We are trying to run it as efficiently as possible so we just plugged in fans for myself and Rob instead of AC and we have been sleeping fine so it’s a definite improvement.
Communications are slowly improving but it’s a long process. I’ve no idea when I’ll actually have internet access to post this.
Trump’s visit only increased my anger so I’ll say little on the topic. He compared the situation here to hurricane Catriona which he called a “real,” tragedy because apparently “only,” 34 people have died on the island. Let me tell you. Almost 4 million people without power, running water and a lack of resources, communications and basics will result in a lot more deaths. Hospitals at maximum capacity running on generator power. This isn’t good enough. These are US citizens and they deserve better than a leader who throws out kitchen towels and dismisses their tragedy.

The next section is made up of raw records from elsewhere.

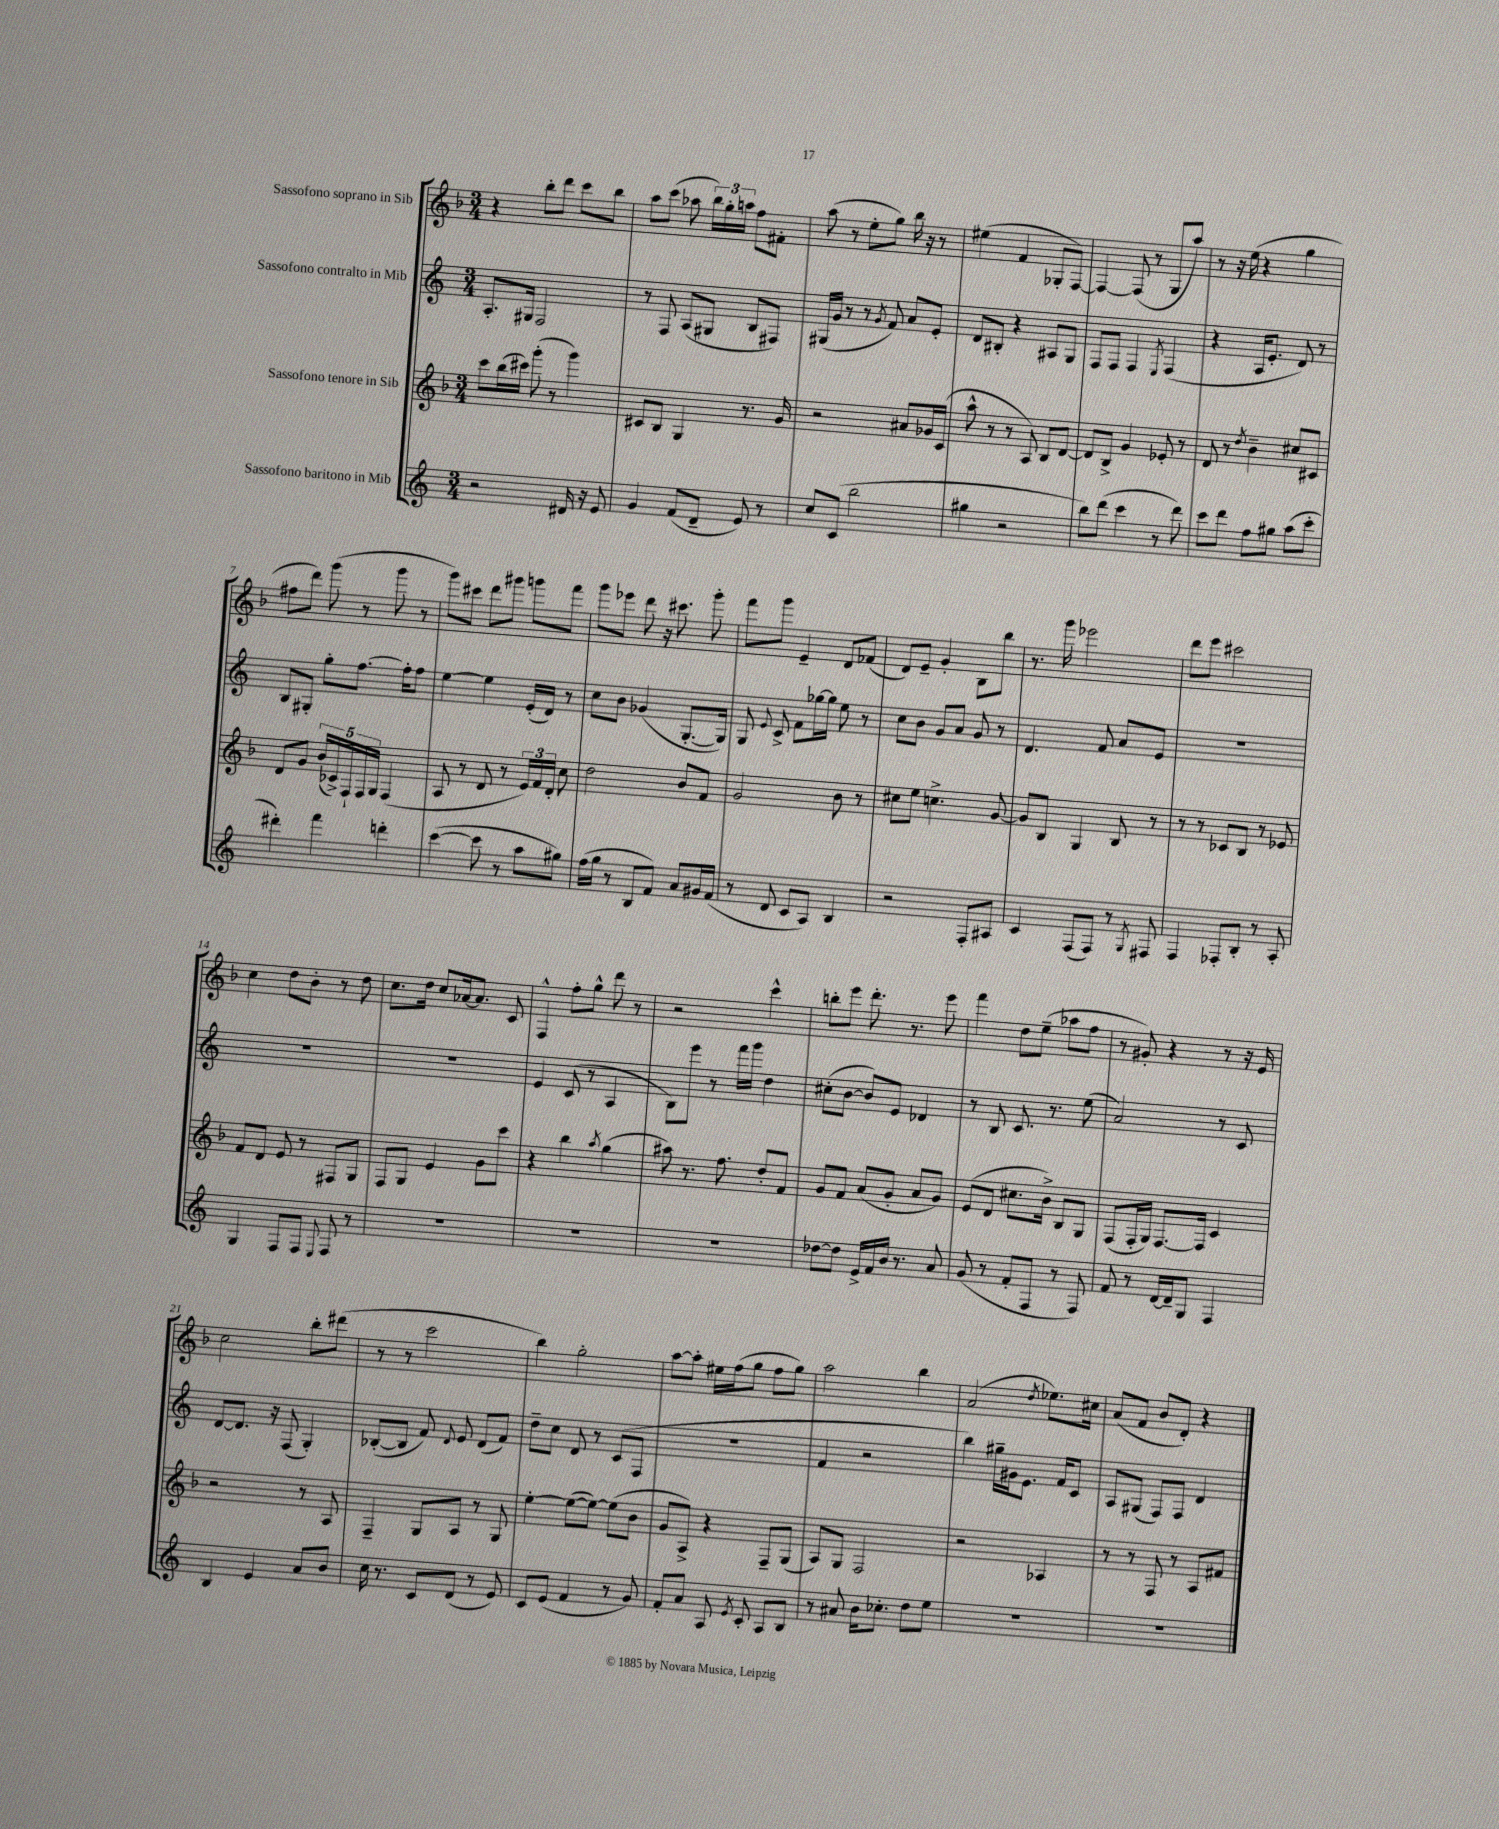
<<
\new StaffGroup <<
\new Staff = "s0" \with { instrumentName = "Sassofono soprano in Sib" } {
    \clef treble \key f \major \numericTimeSignature \time 3/4
    \autoBeamOff r4 bes''8[-. d'''8] c'''8[ bes''8] |
    a''8[ c'''8]( aes''8 \tuplet 3/2 { bes''16[) g''16-. a''16] } f''8[ fis'8]-. |
    a''8( r8 e''8[-. g''8]) bes''16 r16 r8 |
    eis''4( f'4 ges8[-. f8]~) |
    f4~ f8( r8 g8[ a''8]) |
    r8 r16 e''16( r4 g''4 |
    fis''8[ d'''8]) g'''8( r8 g'''8 r8 |
    g'''8[) cis'''8] d'''8[ gis'''8] g'''8[ f'''8] |
    g'''8[ ees'''8] d'''8 r16 cis'''8. g'''8-. |
    f'''8[ g'''8] e'4-- d'8[ fes'8]( |
    d'8[) e'8]-- g'4-. bes8[ bes''8] |
    r8. g'''16 ees'''2 |
    d'''8[ e'''8] cis'''2 |
    c''4 d''8[ bes'8]-. r8 d''8 |
    c''8.[ d''16] c''8[ aes'16~ aes'8.] c'8 |
    f4-^ f''8[-. g''8]-^ d'''8 r8 |
    r2 c'''4-^ |
    b''8[-. e'''8] d'''8.-. r8. e'''8 |
    f'''4 d''8[ e''8]--( aes''8[ f''8] |
    r8 gis'8-.) r4 r8 r16 e'16 |
    c''2 bes''8[-. dis'''8]( |
    r8 r8 c'''2 |
    bes''4) g''2-. |
    a''8[~ a''8]-. eis''16[ f''16( g''8] f''8[ g''8]) |
    a''2 bes''4 |
    a'2( \acciaccatura { d''8 } ees''8.[) cis''16] |
    a'8[( f'8] bes'8[ d'8]-.) r4 \bar "|." |
}
\new Staff = "s1" \with { instrumentName = "Sassofono contralto in Mib" } {
    \clef treble \key c \major \numericTimeSignature \time 3/4
    \autoBeamOff a8.[-. gis16] f2 |
    r8 f8 a8[( gis8] b8[ fis8]) |
    gis16[( g'16] r8 r8 \acciaccatura { g'8 } f'8) a'8[ e'8]-. |
    d'8[ bis8]-. r4 ais8[ g8] |
    f8[ f8] f4 \acciaccatura { e8 } f4( |
    r4 a16[ e'8.]-. d'8) r8 |
    b8[ gis8]-. g''8[-. f''8.]~ f''16[-. f''8] |
    e''4~ e''4 e'16[-.( d'16]) r8 |
    c''8[ b'8] ges'4( g8.[~-. g16]) |
    g8 \appoggiatura { e'8 } c'8-> f'8[ ges''16~ ges''16] e''8 r8 |
    c''8[ b'8] g'8[ a'8] g'8 r8 |
    d'4. f'8 a'8[ e'8] |
    R2. |
    R2. |
    R2. |
    e'4 c'8( r8 a4 |
    b8[) e'''8] r8 f'''16[ g'''16] d''4 |
    cis''8[-.( b'8]~ b'8[) e'8] des'4 |
    r8 b8 c'8. r8. e''8( |
    a'2) r8 c'8 |
    d'8[~ d'8.] r16 f8( g4-.) |
    bes8[~-.( bes8] f'8) \appoggiatura { d'8 } e'8 d'8[( f'8]) |
    d''8[-- c''8] d'8 r8 c'8[( f8] |
    R2. |
    f'4 r2 |
    b''4) gis''16[-- gis'16 e'8.] f'16[ c'8] |
    a8[ gis8]( f8[) f8] d'4 \bar "|." |
}
\new Staff = "s2" \with { instrumentName = "Sassofono tenore in Sib" } {
    \clef treble \key f \major \numericTimeSignature \time 3/4
    \autoBeamOff c'''8[ bes''16( cis'''16]) g'''8-.( r8 g'''4) |
    cis'8[ bes8] g4 r8. g'16 |
    r2 ais'8[ ges'16 c'16]( |
    a''8-^ r8 r8 a8) bes8[ d'8]~ |
    d'8[ bes8]-> g'4 ees'8-. r8 |
    d'8 r8 \acciaccatura { d''8 } bes'4-- cis''8[ cis'8] |
    d'8[ g'8] \tuplet 5/4 { bes'16[( ces'16->) f16-! f16 g16] } f4( |
    a8 r8 d'8 r8 \tuplet 3/2 { e'16[) f'16 d'16]-. } c''8 |
    d''2 bes'8[ f'8] |
    g'2 bes'8 r8 |
    cis''8[ e''8] c''4.-> g'8~ |
    g'8[ bes8] g4 bes8 r8 |
    r8 r8 ces'8[ bes8] r8 ees'8 |
    f'8[ d'8] e'8 r8 fis8[ g8] |
    f8[ g8] e'4 g'8[ c'''8] |
    r4 bes''4 \acciaccatura { a''8 } g''4( |
    ais''8) r8. f''8. d''8[-. f'8] |
    g'8[ f'8] a'8[( g'8]-. a'8[ g'8]) |
    e'8[( d'8] cis''8.[ bes'16]->) bes8[ g8] |
    f8[( f16-. g16]) f8.[~ f16] c'4 |
    r2 r8 a8 |
    f4-- g8[ a8] r8 g8 |
    e''4~-. e''8[~( e''8]~) e''8[( bes'8] |
    g'8[ a8]->) r4 f8[-- g8]( |
    a8[) g8] f2 |
    r2 aes4 |
    r8 r8 f8 r8 a8[ fis'8] \bar "|." |
}
\new Staff = "s3" \with { instrumentName = "Sassofono baritono in Mib" } {
    \clef treble \key c \major \numericTimeSignature \time 3/4
    \autoBeamOff r2 dis'16 r16 e'8 |
    g'4 f'8[( d'8]-- e'8) r8 |
    c''8[ c'8]( b''2 |
    gis''4 r2 |
    b''8[) d'''8]( c'''4 r8 d'''8) |
    c'''8[ d'''8] f''8[ gis''8] a''8[( c'''8]-. |
    dis'''4-.) f'''4 d'''4-. |
    c'''4~( c'''8 r8 a''8[ gis''8]) |
    f''16[( g''16] r8 b8[ f'8]) a'8[ gis'16 f'16]( |
    r8 d'8 c'8[ a8]) b4 |
    r2 f8[-. ais8] |
    c'4 f8[( f8]) r8 \acciaccatura { g8 } fis8 |
    f4 fes8[-. b8]-. r8 a8-. |
    g4 f8[ f8] \appoggiatura { e8 } f8 r8 |
    R2. |
    R2. |
    R2. |
    des''8[~ des''8] e'16[-> f'16 b'16] r8. a'8 |
    g'8( r8 f'8[-. f8] r8 f8) |
    f'8 r8 d'16[~ d'16-- g8] f4 |
    b4 e'4 a'8[ b'8] |
    c''16 r8. c'8[ d'8]( r8 e'8) |
    c'8[ e'8]( f'4 r8 g'8) |
    f'8[-. a'8] a8 \acciaccatura { e'8 } c'8-. a8[ b8] |
    r8 ais'8 b'16[ ces''8.]-. d''8[ e''8] |
    R2. |
    R2. \bar "|." |
}
>>
>>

I’ve spent this week running around buying aid supplies when I can. Shops are beginning to open and people have been so kind and thoughtful giving me donations through PayPal. I will never forget those that have donated. Because they’re making a real difference… Because of their donations I have been able to go to Costco, Walgreens and Walmart and buy hand sanitizers, toothbrushes, sheets, pillows, towels, water, formula, diapers, canned foods, underwear for every age and gender, socks, clothing, nutritional drinks, propane cooking stoves, batteries, shelf milk, fans, fresh food and juices, rice and so much more. Already we have raised and spent in the region of $2,500 and with lots more to do I’ll continue with this project and buy products to be distributed on the ground as they’re needed. We have been supporting a local shelter in Naranjito and also the children’s home that I’ve been working with this year – Hogar Mis Primeros Pasos. If anyone would like to donate to either of these projects you can through PayPal – snolan.mulkerrins@gmail.com . By way of transparency I have been sending individual donors copies of the receipts and pictures of the items that I have purchased with their donations.
I’m saddened to drive around Puerto Rico and see the destruction. It’s physically plain to see. Houses torn apart, trees and power lines mangled and so much more. But it’s the emotional hurt that is more distressing. The barista in Starbucks that was so happy and cheery when I entered and as we got to talking about the hurricane her eyes filled with tears as she told me that they had lost everything and she had a small baby at home. It’s the mom at Costco trying to appease her toddler who’s crying for water and there’s none available. And this isn’t the poor of Puerto Rico. Over 40% of the country prior to the hurricane was below the poverty line and living on food stamps. What about those people? They’re not working in Starbucks or shopping in Costco. Stamps can’t be used to purchase pre cooked food which are the only places open right now. How are they surviving? It’s so difficult to see how they will recover from this. I know all we can do right now is focus on the short term and getting urgent supplies out to those that need them. But I can’t help think about the long term and the effects that this hurricane will have on the island for years. And the many more deaths that we will see as a direct result of it.